Other roasters want ‘our coffee’ as an estate specialty. Green bean traders seek our coffee, private label business seek our coffee for repackaging .. but we say no! There just isn’t enough to satisfy the business market in Australia, let alone all the households that are keen to enjoy a daily cup at home. So we only supply a chosen few hospitality, retail and hamper businesses with our pure local beans. We appreciate those who have been loyal Australian coffee seekers, servers and providores for years – and thank them for truly supporting Australian growers, in seeking local, naturally spray free coffee that of course tastes delicious, so Drinkers come back for more.

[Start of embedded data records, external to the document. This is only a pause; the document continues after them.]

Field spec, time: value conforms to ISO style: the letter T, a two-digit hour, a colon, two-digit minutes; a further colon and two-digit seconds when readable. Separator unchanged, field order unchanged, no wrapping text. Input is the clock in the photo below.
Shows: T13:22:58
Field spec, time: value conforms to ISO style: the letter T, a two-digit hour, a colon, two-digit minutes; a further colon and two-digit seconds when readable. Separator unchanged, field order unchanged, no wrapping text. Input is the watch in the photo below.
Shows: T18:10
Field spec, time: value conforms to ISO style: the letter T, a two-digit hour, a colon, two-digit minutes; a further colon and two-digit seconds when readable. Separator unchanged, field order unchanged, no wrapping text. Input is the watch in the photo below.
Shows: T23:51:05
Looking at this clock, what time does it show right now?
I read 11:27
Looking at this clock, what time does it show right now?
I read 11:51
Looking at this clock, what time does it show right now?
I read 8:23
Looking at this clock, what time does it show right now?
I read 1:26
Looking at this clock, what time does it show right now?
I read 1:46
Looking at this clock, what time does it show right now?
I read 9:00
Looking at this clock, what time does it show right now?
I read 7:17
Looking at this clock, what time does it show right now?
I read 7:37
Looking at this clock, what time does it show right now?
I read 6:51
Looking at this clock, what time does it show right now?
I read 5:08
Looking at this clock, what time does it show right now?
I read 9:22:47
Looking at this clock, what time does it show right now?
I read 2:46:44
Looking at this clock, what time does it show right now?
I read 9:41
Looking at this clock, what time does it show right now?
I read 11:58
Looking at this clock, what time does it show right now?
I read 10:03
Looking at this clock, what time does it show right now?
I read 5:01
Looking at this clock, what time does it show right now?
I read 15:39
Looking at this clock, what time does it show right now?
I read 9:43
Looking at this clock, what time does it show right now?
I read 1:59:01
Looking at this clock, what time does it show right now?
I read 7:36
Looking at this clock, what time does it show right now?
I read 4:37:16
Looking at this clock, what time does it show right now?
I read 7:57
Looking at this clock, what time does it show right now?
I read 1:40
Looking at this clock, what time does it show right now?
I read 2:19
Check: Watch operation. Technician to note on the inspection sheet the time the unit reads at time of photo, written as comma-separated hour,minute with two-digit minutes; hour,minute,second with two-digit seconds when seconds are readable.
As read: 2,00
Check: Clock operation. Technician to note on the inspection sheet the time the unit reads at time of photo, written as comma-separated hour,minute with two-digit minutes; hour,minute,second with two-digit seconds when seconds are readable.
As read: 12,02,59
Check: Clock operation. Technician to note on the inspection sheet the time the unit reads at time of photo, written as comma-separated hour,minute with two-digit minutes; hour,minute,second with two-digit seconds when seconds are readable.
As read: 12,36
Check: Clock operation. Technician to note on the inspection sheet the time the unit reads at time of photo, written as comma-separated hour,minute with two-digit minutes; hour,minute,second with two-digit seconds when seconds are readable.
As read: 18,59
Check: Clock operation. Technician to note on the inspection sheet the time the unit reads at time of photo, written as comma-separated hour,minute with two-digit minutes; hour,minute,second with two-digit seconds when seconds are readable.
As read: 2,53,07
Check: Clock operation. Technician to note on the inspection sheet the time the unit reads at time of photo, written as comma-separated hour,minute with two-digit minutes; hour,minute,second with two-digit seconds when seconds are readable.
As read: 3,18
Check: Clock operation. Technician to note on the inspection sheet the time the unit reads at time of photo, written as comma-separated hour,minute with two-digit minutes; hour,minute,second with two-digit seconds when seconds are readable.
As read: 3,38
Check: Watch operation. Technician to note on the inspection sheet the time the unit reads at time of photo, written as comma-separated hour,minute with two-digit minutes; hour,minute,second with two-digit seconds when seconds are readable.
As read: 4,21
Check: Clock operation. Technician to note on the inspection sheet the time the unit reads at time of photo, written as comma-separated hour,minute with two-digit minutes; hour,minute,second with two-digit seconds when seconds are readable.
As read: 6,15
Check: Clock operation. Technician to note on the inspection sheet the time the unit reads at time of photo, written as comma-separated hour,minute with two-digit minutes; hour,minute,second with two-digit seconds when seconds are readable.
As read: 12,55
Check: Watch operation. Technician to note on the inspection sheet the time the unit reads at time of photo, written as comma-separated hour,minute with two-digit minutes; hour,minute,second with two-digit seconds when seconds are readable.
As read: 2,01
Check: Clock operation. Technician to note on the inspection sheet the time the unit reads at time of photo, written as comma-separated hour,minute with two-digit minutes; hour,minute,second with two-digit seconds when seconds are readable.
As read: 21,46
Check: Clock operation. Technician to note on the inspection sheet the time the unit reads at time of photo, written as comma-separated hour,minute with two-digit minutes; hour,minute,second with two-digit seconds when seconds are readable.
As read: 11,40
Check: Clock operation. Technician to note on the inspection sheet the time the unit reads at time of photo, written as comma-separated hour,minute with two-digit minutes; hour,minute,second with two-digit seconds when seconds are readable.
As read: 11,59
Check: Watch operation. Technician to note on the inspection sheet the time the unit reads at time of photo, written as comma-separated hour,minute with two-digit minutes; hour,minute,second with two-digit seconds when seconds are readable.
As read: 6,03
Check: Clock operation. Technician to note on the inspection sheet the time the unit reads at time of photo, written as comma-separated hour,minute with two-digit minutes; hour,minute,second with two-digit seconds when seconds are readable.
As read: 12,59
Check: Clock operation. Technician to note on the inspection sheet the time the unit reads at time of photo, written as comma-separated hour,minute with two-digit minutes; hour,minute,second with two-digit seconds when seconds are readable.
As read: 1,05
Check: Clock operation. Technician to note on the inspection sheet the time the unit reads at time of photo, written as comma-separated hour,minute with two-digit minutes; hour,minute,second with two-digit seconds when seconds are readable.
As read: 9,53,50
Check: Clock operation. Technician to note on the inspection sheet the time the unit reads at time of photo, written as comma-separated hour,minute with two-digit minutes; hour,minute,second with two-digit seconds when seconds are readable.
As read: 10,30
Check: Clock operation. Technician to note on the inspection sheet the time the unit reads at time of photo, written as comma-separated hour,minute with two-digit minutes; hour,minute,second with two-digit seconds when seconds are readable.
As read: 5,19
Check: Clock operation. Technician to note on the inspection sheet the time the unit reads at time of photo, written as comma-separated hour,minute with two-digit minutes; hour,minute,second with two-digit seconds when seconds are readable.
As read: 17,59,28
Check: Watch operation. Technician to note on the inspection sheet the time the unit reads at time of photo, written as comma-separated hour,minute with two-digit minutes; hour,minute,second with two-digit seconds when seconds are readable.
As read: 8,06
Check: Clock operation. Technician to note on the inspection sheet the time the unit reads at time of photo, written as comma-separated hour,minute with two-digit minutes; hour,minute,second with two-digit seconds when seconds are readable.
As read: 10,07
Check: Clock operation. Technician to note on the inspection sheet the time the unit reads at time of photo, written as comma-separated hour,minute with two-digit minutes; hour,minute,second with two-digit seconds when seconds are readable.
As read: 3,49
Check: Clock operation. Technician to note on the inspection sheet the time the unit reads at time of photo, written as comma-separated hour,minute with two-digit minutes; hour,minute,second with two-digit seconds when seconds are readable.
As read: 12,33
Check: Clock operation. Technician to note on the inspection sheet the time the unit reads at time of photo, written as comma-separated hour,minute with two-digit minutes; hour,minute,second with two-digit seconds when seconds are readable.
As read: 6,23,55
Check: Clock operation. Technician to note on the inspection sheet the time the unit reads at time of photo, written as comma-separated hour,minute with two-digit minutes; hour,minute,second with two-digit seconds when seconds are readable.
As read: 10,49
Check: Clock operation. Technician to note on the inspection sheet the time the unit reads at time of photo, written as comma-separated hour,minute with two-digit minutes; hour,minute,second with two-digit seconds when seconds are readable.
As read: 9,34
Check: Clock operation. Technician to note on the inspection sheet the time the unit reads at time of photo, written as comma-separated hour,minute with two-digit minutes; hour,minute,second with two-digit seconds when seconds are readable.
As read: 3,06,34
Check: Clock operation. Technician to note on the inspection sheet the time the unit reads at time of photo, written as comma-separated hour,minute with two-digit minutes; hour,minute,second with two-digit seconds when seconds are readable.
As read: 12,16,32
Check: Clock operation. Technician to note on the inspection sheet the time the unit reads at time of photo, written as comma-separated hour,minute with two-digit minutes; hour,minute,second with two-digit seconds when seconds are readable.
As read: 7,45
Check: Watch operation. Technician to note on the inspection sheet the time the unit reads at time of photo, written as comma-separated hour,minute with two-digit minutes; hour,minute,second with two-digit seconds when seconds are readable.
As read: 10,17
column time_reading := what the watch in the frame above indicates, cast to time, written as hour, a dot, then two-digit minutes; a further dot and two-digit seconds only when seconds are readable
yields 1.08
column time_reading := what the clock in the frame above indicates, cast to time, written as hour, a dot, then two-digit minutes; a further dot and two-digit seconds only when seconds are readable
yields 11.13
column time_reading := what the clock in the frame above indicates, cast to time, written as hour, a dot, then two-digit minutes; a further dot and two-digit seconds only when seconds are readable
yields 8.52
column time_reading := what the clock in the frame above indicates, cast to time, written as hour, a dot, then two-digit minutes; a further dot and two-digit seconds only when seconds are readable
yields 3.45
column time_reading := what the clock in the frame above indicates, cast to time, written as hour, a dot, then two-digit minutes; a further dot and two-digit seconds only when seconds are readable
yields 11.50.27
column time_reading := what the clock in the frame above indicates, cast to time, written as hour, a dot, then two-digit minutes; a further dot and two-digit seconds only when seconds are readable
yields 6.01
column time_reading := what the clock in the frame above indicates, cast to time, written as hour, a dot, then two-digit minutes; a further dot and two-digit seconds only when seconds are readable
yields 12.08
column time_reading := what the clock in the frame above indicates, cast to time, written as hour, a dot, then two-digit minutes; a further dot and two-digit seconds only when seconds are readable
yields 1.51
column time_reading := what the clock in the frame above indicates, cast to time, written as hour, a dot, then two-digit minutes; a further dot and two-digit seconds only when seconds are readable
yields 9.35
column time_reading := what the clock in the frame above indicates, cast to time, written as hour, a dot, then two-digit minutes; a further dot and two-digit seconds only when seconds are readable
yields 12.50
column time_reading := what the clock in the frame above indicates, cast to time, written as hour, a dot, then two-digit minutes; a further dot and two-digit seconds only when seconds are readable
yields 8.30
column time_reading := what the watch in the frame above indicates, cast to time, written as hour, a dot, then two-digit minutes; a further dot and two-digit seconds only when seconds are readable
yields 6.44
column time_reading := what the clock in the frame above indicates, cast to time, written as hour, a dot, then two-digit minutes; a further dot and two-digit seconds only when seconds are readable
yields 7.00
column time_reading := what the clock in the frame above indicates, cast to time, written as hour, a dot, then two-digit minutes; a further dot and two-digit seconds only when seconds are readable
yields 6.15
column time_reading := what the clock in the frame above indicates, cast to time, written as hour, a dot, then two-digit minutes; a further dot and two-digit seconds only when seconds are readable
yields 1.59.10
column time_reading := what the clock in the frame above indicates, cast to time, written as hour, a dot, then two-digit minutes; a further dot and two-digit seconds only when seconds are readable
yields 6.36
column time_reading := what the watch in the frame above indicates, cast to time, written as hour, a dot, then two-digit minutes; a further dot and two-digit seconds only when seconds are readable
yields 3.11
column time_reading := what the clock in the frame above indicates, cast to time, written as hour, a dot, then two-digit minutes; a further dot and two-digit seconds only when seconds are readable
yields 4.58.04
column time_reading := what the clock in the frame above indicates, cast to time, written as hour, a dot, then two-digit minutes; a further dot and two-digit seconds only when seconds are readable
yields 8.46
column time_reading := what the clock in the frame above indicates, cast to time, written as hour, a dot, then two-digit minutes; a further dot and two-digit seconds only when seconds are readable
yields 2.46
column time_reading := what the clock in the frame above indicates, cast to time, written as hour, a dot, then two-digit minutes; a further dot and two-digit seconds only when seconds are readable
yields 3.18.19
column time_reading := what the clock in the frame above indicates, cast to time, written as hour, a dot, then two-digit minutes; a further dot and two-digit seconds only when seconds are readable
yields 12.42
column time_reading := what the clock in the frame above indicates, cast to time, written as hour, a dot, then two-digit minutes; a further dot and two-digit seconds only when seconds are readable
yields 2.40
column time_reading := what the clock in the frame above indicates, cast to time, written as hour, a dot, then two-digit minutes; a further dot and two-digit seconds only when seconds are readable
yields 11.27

We do keep most of our beans – I mean truly our home grown Zentveld estate beans – for our home coffee drinkers. Our Coffee Friends that either call in and visit our farm based roastery, or order across Australia direct from us for their home.
Thankyou for your support and keeping us in business on our farm and roastery. And thankyou for your interest in these more in-depth coffee stories I share on occasion with you.
Yours in Australian coffee. Lets grow more!